Le cas du Maroc s’inscrit d’ailleurs dans une tendance mondiale. Au Brésil, lors de la Coupe du Monde 2014, les dépenses colossales, plus de 11 milliards de dollars, ont suscité de vives protestations, dénonçant un modèle privilégiant les infrastructures sportives au détriment des services publics (Bartelt, 2015). En Russie, les Jeux de Sotchi 2014 (Muller, 2015) et la Coupe du Monde 2018 (MDW Live! News Network, 2018) ont connu d’importants dépassements budgétaires et soulevé des doutes sur la durabilité des retombées économiques. Ces exemples rappellent qu’à défaut d’une vision équilibrée, les méga-événements sportifs peuvent creuser les inégalités territoriales plutôt que les réduire.

Vers un développement sportif inclusif et équitable

 

Partant des constats établis, on ne peut que souligner que la Coupe du Monde 2030 doit profiter réellement à tous les Marocains, partout sur le territoire national. Pour ce faire, il faut avant tout transformer en actes concrets les instructions répétées du Roi concernant le développement des zones montagneuses et oasiennes. En réalité, la préparation de l’événement constitue une occasion unique d’accélérer les projets d’infrastructures et de services dans toutes les régions. Cela permet non seulement de réduire les écarts territoriaux, mais aussi d’éviter que la précarité de certaines zones périphériques soit mise en pleine lumière alors que tous les regards seront tournés vers le pays.

Dans cette perspective, il est également essentiel de reconsidérer la répartition des infrastructures sportives. Les investissements réalisés pour accueillir la Coupe du Monde ne doivent pas se limiter aux grands centres urbains : ils doivent permettre de démocratiser l’accès au sport. Concrètement, cela implique de poursuivre la mise en place d’installations sportives de proximité dans les milieux ruraux et semi-urbains (TelQuel, 2024), et de promouvoir la construction de terrains polyvalents accessibles gratuitement ou à faible coût aux jeunes des communes rurales. Pour garantir l’inclusion, des bourses devraient aussi être attribuées aux talents issus de ces zones afin qu’ils puissent accéder à des centres professionnels, des formations qualifiantes et des stages spécialisés.

En outre, au-delà des infrastructures, il est crucial de valoriser les populations locales : former les jeunes aux métiers du sport et de l’événementiel, leur donner accès aux stades et aux activités logistiques, et encourager l’entrepreneuriat local dans la production de biens et services liés au tournoi (restauration, transport). Ces initiatives permettraient de diffuser les retombées économiques et sociales sur l’ensemble du territoire, tout en renforçant le sentiment d’appartenance et la cohésion nationale.

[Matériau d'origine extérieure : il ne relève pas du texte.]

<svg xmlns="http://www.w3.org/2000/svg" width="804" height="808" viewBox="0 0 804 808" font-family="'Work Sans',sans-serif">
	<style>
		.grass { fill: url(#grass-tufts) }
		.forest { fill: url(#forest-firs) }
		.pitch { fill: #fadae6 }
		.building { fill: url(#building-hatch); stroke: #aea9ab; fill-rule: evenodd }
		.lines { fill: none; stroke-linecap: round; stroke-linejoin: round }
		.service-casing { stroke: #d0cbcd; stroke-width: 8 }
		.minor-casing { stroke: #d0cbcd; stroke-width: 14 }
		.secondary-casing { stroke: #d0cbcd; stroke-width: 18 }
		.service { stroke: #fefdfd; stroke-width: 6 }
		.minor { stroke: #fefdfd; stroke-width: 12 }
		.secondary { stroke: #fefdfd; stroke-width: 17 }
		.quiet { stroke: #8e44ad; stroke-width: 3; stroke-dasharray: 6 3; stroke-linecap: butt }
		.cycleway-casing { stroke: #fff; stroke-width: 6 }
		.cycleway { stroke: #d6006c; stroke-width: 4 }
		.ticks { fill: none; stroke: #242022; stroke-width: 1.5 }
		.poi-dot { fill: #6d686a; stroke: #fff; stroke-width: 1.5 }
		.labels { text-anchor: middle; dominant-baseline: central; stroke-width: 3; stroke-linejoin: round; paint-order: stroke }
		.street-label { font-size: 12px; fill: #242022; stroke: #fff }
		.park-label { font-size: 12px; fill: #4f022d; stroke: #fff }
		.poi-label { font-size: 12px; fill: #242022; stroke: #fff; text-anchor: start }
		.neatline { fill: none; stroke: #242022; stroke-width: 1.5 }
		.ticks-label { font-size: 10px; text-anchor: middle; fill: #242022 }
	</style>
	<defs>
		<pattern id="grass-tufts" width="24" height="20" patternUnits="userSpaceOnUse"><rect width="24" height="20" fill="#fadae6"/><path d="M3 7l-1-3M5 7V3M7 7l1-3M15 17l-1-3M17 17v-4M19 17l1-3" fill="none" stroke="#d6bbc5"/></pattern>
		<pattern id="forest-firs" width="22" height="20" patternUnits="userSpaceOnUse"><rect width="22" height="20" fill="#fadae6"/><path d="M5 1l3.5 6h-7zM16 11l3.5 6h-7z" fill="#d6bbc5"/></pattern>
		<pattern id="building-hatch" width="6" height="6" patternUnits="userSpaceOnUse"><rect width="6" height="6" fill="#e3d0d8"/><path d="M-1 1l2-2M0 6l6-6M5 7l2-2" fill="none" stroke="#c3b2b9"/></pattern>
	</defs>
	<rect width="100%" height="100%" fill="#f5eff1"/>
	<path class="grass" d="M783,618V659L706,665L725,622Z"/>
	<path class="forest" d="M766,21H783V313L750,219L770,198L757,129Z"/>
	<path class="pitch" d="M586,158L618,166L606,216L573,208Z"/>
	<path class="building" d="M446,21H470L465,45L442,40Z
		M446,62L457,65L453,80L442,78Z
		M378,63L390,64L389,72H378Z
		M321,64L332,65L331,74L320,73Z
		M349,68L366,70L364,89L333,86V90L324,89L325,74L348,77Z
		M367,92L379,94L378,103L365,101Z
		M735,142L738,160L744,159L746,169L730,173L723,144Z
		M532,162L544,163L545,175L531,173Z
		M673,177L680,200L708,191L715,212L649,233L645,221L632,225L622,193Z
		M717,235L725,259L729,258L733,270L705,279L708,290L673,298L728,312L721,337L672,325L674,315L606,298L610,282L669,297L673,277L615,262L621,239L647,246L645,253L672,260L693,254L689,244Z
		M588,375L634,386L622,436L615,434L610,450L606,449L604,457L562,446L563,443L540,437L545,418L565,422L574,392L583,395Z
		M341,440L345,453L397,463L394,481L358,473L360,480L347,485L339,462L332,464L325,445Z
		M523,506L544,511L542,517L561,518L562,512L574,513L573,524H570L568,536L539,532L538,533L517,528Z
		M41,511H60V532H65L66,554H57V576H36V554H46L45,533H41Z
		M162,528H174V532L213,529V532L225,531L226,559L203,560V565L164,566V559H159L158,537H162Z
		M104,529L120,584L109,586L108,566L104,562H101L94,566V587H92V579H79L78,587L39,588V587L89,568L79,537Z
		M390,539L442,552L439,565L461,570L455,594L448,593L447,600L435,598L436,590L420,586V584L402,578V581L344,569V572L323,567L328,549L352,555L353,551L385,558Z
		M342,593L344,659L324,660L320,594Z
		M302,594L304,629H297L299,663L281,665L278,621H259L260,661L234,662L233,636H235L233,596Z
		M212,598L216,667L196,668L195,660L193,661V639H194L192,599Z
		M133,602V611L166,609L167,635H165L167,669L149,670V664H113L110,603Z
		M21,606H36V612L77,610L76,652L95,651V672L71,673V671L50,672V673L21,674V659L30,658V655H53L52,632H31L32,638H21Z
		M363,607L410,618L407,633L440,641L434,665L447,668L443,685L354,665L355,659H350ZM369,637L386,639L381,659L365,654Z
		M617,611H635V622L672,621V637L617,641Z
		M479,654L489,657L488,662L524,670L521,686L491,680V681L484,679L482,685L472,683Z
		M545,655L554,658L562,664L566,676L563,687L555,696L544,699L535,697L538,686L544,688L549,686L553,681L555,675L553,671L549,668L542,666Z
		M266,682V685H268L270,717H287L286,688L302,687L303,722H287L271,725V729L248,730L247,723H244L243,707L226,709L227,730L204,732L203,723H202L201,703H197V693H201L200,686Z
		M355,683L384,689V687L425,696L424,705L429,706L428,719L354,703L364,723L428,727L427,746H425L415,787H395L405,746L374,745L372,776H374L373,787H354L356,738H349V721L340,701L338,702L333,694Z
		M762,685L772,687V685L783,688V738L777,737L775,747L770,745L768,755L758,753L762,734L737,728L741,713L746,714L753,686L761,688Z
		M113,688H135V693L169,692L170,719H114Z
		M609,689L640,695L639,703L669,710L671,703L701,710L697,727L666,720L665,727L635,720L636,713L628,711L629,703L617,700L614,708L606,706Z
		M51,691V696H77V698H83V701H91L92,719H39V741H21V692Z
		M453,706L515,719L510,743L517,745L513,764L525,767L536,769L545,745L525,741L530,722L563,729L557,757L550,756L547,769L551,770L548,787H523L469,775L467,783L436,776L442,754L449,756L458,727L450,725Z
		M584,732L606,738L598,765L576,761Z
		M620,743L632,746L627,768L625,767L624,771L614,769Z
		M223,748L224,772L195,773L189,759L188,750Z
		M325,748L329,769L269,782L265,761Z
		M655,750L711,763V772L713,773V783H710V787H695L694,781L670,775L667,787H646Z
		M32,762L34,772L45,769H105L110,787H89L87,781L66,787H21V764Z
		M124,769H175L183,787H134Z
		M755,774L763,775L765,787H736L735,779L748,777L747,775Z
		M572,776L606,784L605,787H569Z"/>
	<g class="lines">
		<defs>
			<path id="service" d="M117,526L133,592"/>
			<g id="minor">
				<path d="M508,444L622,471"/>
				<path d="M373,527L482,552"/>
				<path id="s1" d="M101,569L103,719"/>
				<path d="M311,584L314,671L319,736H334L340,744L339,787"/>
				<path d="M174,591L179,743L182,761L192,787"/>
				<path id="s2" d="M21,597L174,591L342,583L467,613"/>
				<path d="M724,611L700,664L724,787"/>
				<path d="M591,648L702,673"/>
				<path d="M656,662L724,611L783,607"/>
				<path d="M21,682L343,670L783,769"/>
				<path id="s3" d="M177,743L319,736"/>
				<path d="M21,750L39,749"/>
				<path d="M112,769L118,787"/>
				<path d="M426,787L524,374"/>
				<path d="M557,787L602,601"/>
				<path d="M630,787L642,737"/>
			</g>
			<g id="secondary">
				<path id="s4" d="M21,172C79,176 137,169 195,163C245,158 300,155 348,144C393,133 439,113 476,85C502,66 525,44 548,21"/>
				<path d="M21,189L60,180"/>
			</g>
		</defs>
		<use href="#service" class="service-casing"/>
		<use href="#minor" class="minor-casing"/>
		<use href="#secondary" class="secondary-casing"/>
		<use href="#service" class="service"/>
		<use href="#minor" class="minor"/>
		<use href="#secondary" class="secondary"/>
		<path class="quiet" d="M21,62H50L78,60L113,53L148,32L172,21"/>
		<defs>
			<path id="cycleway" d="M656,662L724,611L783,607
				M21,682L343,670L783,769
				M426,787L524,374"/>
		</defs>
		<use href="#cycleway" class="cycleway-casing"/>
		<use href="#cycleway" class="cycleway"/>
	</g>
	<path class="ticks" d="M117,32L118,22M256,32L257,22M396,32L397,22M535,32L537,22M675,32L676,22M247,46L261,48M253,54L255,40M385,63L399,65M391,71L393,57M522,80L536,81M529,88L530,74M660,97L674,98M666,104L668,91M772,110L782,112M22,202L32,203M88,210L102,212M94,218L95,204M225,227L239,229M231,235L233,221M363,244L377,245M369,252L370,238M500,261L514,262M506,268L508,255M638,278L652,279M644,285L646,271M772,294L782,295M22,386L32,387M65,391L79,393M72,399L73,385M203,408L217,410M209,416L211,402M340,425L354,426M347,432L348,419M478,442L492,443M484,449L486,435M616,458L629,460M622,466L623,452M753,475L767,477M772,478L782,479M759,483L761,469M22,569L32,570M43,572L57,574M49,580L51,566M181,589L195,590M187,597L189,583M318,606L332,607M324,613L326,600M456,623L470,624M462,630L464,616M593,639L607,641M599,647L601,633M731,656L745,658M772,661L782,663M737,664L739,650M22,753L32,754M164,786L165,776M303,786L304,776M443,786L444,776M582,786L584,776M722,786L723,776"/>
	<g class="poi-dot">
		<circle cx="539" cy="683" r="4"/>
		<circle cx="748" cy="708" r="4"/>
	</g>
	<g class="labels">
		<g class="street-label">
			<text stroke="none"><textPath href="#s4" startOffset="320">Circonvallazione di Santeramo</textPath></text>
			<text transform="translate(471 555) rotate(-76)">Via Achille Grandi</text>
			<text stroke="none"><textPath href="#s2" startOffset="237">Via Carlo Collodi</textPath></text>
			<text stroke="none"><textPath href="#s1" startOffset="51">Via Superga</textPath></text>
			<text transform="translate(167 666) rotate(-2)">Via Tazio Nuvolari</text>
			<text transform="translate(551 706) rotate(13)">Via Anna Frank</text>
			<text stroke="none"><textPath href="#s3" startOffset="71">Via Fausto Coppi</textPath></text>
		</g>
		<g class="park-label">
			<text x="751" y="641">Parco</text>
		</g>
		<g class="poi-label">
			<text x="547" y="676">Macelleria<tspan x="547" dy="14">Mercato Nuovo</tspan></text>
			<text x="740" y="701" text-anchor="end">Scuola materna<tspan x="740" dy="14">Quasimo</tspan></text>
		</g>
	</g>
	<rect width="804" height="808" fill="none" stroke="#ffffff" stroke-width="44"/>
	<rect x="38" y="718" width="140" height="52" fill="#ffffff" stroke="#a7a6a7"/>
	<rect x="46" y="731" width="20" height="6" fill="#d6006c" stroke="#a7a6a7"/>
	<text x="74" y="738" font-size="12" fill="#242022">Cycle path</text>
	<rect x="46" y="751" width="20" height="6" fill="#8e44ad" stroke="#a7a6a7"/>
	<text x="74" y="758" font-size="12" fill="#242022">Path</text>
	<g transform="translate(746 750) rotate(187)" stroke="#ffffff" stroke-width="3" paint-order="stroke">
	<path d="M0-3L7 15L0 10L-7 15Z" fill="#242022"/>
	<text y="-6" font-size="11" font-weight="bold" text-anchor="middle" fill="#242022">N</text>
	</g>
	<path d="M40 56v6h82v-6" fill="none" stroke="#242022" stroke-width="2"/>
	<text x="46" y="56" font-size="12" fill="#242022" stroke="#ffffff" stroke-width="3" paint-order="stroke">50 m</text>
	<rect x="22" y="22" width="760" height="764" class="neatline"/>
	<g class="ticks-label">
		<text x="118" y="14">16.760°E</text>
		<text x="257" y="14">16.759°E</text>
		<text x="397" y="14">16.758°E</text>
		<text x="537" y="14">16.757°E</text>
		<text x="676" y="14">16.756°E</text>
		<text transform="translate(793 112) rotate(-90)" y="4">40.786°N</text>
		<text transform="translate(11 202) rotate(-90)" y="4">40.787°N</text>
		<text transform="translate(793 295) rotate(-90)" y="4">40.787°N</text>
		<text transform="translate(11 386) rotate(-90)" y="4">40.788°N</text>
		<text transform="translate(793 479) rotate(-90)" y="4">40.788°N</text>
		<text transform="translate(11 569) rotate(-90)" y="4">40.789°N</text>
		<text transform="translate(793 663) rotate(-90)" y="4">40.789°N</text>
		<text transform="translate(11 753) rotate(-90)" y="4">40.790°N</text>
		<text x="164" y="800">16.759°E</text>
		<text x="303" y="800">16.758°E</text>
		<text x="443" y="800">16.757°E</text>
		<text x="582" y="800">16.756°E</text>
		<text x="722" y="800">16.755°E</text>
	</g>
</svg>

Ainsi, la Coupe du Monde pourrait devenir non seulement un symbole de prestige international, mais aussi un véritable levier de justice sociale et territoriale, préparant le terrain pour un Maroc avançant à une seule vitesse. En veillant à ce que ses retombées profitent réellement à l’ensemble du territoire, le pays limiterait le risque de nouvelles mobilisations exprimant colère et frustration face aux inégalités persistantes. Il renforcerait également la cohésion nationale, consoliderait la confiance envers les institutions, encouragerait l’inclusion socio-économique des jeunes et stimulerait durablement l’activité locale. Plus qu’un événement, ce rendez-vous mondial pourrait ainsi devenir un catalyseur de transformation profonde et partagée.